Companies should not only subsidise sport and exercise programmes but actively encourage employees to attend. Google has led the way with their focus on employee satisfaction and well-being. They believe that a varied work environment, with significant staff benefits, attracts and keeps the top talent. They provide on-site gyms and group exercise classes; all their workers have to do is throw on some trainers and head downstairs.
It doesn’t take much to change your company’s attitude to health and fitness. Managers need to be understanding and encouraging of people’s exercise programmes. Many employees report apprehension about exercising at lunch because people might notice they are late back to their desks. Workers are afraid to clock off at six for an exercise class in case they are viewed as lazy and uncommitted.
During an eight or nine hour working day, what difference do 15 minutes extra for lunch make? These additional 15 minutes is all it takes to make a 45-minute workout possible during the day. Consider granting a 9.30am start for those that clock into the company gym by 8.30am. Or for those that like to exercise after work, encourage them to arrive early, so they can fit their work-out in at the end of the day.

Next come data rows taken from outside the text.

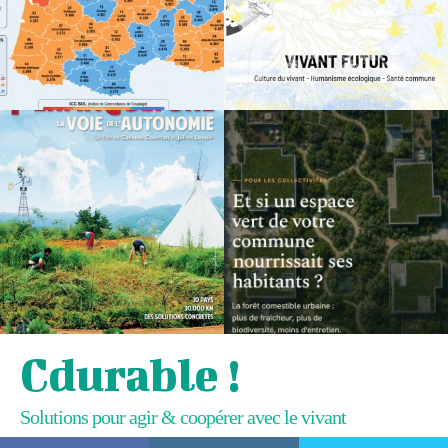
Cdurable !
Solutions pour agir & coopérer avec le vivant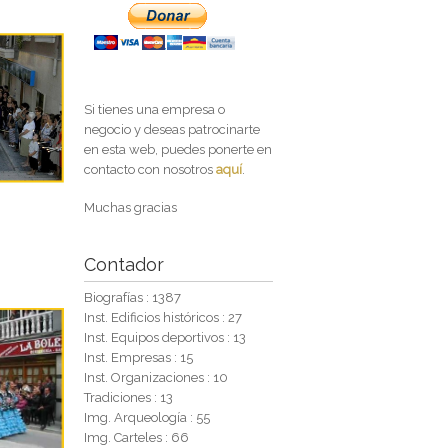
Si tienes una empresa o
negocio y deseas patrocinarte
en esta web, puedes ponerte en
contacto con nosotros
aquí
.
Muchas gracias
Contador
Biografías : 1387
Inst. Edificios históricos : 27
Inst. Equipos deportivos : 13
Inst. Empresas : 15
Inst. Organizaciones : 10
Tradiciones : 13
Img. Arqueología : 55
Img. Carteles : 66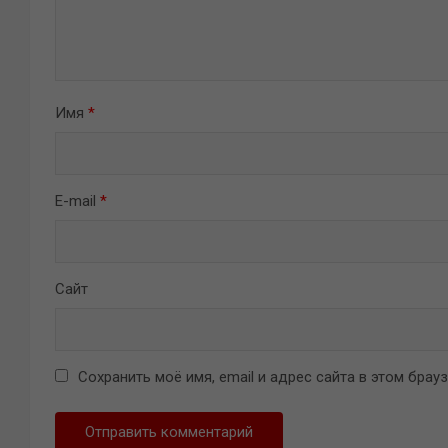
Имя
*
E-mail
*
Сайт
Сохранить моё имя, email и адрес сайта в этом бра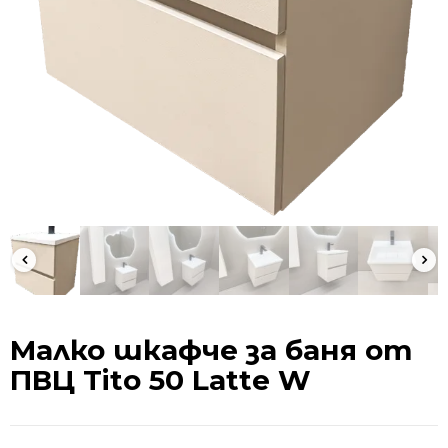
Малко шкафче за баня от
ПВЦ Tito 50 Latte W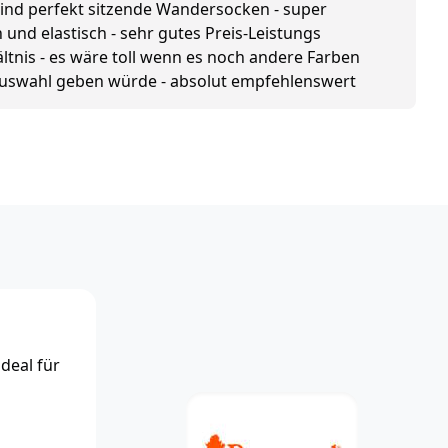
ind perfekt sitzende Wandersocken - super
 und elastisch - sehr gutes Preis-Leistungs
ltnis - es wäre toll wenn es noch andere Farben
uswahl geben würde - absolut empfehlenswert
deal für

Nuffield Health is one of the largest providers of corporate fitness in the UK. They build onsite gyms as well as offering fitness packages. Even if you can’t provide an on-site gym, there are plenty of steps (physical and metaphorical) you can take. Outsource a pilates or yoga teacher who can set up classes in one of your boardrooms. Equipment for these classes is minimal, so easily stored. If you have a little room somewhere, be it in a corridor or spare room, consider installing an elliptical trainer or exercise bike.
Corporate fitness packages are a win-win for employees and employers; for health and productivity. Let these recent studies highlighting Britain’s stagnation and ill-health at work be a warning to all employers. It is time to prioritise the well-being of your workforce and to embrace a work-life balance.